(Recorded data)
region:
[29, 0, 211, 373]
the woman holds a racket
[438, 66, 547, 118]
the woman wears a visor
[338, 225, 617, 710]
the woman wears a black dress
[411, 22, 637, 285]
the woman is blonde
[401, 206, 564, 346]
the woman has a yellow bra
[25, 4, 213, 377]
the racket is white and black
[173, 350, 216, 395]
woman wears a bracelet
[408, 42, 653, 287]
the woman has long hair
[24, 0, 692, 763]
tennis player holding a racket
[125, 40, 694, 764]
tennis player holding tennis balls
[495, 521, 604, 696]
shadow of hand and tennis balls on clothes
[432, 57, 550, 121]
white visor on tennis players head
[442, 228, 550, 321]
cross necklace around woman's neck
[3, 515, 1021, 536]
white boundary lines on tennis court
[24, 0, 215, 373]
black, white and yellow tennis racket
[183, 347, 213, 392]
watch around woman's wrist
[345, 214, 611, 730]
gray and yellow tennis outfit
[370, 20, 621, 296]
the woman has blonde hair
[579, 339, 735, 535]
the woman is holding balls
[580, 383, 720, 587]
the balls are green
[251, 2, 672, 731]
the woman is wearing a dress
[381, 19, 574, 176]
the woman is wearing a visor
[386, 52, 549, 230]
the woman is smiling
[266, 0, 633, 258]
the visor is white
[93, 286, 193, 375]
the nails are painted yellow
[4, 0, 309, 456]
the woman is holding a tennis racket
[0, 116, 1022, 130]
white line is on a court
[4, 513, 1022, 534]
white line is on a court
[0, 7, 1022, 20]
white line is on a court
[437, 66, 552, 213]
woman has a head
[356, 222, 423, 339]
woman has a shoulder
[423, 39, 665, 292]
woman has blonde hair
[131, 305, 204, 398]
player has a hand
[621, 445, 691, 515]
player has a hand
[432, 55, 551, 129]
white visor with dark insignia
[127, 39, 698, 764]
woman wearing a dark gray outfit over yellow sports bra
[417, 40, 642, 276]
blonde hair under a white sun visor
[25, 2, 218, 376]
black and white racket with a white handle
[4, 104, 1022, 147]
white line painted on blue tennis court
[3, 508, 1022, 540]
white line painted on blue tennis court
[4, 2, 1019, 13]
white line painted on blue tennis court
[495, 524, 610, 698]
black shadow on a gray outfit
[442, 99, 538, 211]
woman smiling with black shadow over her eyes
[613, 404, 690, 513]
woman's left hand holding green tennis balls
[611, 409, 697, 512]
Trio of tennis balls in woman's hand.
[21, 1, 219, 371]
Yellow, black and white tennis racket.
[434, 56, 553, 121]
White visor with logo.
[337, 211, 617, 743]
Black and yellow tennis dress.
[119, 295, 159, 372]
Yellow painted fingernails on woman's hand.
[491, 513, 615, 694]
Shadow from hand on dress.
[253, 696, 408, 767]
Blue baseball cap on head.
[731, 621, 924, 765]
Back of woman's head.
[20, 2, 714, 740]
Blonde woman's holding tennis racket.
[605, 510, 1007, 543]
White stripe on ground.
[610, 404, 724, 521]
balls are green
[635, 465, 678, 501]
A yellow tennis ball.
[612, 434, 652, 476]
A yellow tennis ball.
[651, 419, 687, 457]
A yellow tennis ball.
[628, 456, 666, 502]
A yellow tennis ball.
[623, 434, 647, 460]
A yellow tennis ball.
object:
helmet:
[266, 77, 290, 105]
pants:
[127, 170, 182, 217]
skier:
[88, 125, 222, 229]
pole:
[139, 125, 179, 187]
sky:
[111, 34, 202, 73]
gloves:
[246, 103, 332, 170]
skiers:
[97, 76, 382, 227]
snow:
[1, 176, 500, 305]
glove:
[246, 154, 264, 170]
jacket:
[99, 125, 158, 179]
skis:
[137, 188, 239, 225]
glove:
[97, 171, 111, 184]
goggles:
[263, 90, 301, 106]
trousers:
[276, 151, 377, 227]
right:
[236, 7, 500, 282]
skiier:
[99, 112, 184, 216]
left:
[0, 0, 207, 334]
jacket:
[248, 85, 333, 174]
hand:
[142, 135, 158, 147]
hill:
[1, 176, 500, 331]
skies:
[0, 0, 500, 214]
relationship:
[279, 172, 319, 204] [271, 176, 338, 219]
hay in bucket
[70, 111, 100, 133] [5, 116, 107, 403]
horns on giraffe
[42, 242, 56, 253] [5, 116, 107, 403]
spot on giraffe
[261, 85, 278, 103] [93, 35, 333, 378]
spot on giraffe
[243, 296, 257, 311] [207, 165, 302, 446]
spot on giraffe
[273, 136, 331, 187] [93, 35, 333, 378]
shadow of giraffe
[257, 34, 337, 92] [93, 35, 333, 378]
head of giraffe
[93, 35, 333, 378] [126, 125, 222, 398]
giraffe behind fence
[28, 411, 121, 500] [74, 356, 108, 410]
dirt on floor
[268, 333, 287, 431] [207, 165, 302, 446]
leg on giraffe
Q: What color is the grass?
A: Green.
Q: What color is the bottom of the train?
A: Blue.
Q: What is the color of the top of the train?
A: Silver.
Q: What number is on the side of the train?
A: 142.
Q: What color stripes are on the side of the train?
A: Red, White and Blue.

==

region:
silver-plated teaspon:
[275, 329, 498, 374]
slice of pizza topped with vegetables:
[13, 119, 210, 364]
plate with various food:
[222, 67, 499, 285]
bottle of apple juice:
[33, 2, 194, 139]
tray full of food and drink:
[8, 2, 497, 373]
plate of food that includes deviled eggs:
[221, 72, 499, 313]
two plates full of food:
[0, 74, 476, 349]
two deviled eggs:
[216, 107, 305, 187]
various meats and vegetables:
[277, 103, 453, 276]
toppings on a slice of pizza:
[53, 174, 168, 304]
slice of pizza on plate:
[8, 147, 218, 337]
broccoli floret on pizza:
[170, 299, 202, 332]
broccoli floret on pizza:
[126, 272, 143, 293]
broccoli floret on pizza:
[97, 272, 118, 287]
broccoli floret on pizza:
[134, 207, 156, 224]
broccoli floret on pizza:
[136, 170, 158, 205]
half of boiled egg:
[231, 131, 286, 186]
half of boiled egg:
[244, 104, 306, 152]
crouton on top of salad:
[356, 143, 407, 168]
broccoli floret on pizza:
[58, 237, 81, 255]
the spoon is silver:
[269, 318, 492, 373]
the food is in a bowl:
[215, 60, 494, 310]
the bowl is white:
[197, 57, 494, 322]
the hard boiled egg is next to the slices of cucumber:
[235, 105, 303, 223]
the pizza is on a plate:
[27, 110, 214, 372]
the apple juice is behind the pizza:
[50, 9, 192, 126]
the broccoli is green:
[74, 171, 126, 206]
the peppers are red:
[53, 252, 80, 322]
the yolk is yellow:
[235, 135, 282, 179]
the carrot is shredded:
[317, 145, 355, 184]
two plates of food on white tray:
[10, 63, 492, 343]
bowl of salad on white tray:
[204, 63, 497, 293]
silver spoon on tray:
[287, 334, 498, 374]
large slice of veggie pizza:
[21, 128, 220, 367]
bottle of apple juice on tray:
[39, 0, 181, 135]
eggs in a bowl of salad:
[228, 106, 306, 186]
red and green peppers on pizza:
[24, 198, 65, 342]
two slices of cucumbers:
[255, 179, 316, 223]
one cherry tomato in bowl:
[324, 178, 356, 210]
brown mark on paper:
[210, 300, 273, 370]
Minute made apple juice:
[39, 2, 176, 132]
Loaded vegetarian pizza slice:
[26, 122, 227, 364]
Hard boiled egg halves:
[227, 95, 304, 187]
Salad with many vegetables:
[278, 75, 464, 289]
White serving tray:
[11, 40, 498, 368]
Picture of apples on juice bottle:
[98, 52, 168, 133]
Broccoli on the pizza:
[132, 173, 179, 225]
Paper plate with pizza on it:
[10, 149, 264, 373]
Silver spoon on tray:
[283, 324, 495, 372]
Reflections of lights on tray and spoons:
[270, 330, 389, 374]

* * *

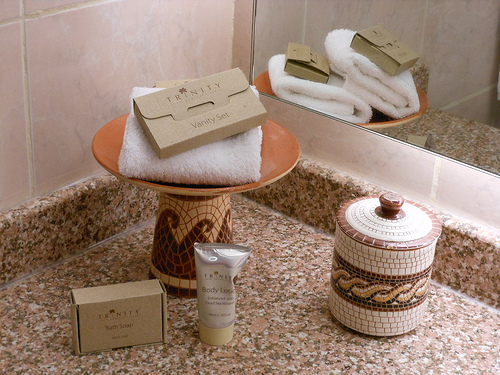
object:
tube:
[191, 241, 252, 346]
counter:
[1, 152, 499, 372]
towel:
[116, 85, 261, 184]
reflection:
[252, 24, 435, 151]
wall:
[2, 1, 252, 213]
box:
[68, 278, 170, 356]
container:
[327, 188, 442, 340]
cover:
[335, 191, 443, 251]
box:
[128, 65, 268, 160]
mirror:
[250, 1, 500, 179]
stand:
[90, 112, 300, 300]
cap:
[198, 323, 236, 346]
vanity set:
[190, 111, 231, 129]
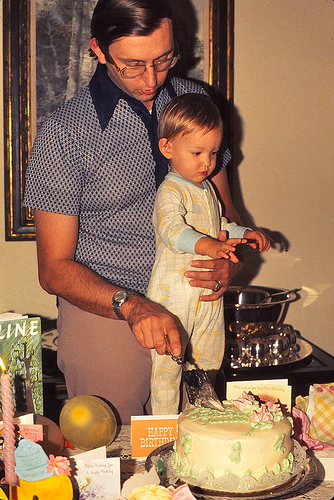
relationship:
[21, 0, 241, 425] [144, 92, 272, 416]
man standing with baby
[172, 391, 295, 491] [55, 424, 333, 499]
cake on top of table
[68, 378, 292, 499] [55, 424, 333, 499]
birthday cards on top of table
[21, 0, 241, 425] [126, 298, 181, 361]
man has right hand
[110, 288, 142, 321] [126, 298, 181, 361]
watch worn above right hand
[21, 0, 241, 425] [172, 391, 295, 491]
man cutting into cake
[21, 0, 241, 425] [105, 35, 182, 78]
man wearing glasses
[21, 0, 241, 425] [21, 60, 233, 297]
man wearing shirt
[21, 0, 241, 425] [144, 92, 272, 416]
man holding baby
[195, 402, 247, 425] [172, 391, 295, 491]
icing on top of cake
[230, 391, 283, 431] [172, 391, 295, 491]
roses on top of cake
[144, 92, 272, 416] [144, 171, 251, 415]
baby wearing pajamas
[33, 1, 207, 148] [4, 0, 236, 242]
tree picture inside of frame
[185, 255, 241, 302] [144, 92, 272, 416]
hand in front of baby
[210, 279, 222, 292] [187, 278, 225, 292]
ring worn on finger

Exercise requirements » Copy out, with no changes, the stretch of the material from the line containing "[623, 434, 647, 460]" through the line containing "[263, 90, 301, 106]", including both of those lines.

Solution below »
[623, 434, 647, 460]
A yellow tennis ball.
object:
helmet:
[266, 77, 290, 105]
pants:
[127, 170, 182, 217]
skier:
[88, 125, 222, 229]
pole:
[139, 125, 179, 187]
sky:
[111, 34, 202, 73]
gloves:
[246, 103, 332, 170]
skiers:
[97, 76, 382, 227]
snow:
[1, 176, 500, 305]
glove:
[246, 154, 264, 170]
jacket:
[99, 125, 158, 179]
skis:
[137, 188, 239, 225]
glove:
[97, 171, 111, 184]
goggles:
[263, 90, 301, 106]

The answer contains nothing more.